Your output should reproduce each entry exactly, with none of its pictures.

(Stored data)

--------------------------------------------------

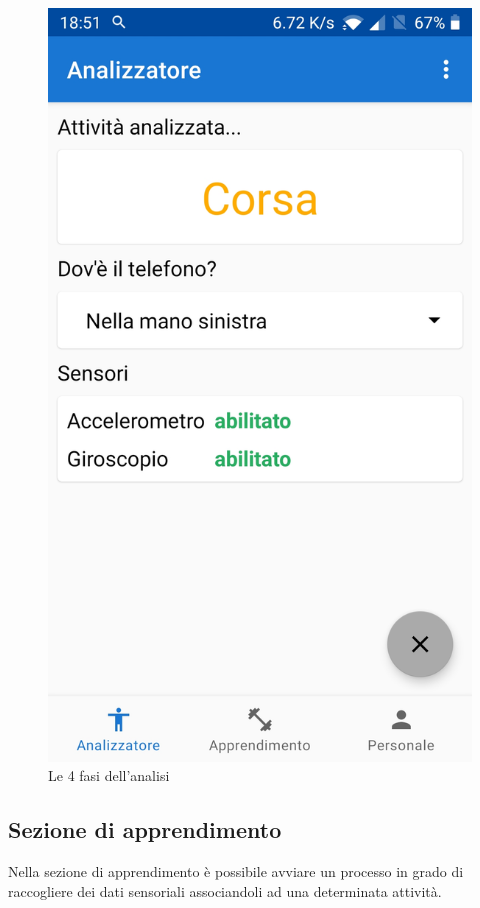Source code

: \begin{figure}[H]
    \includegraphics[scale = 0.10]{assets/images/screenshots/1d_Prediction.jpg}
    \caption{Le 4 fasi dell'analisi}
    \label{fig:screenshots_analysis}
\end{figure}



\subsection{Sezione di apprendimento}
Nella sezione di apprendimento è possibile avviare un processo in grado di raccogliere dei dati sensoriali associandoli ad una
determinata attività.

--------------------------------------------------

Solution for this task >>
Source code

: \begin{figure}[H]
    \includegraphics[scale = 0.10]{assets/images/screenshots/1d_Prediction.jpg}
    \caption{Le 4 fasi dell'analisi}
    \label{fig:screenshots_analysis}
\end{figure}



\subsection{Sezione di apprendimento}
Nella sezione di apprendimento è possibile avviare un processo in grado di raccogliere dei dati sensoriali associandoli ad una
determinata attività.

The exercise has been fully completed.